The input:
········

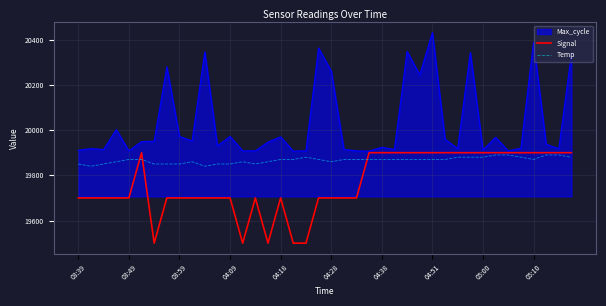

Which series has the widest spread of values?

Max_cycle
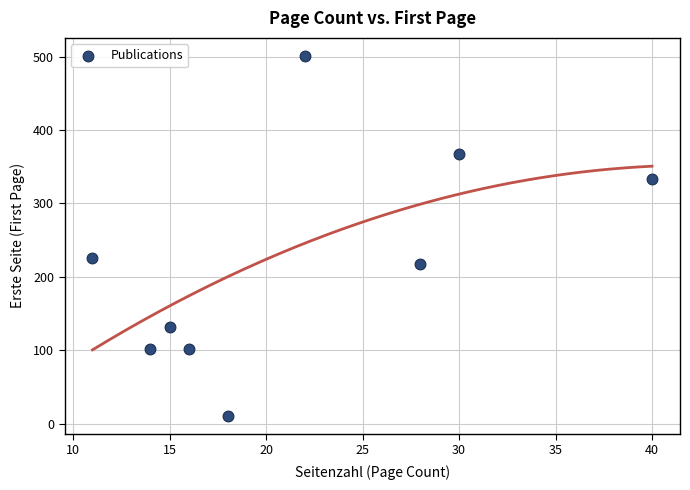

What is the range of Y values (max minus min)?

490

········

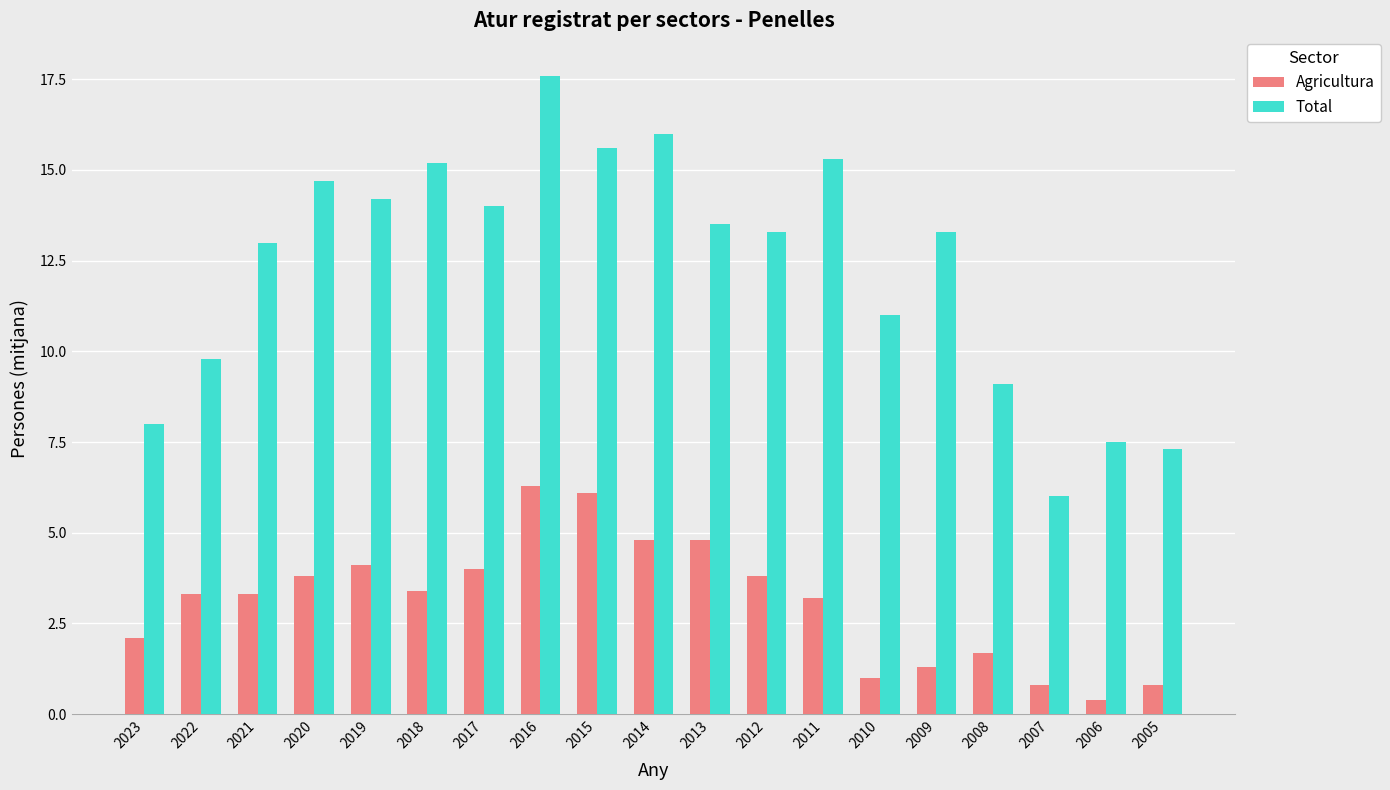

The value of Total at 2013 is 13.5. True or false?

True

········

What to do:
Copy the lines that begin at the one containing "Which series has the widest spread of values?" and end with the one containing "What is the", keeping both end lines, and drop the pictures from your copy.

Exercise response:
Which series has the widest spread of values?

Max_cycle

What is the range of Y values (max minus min)?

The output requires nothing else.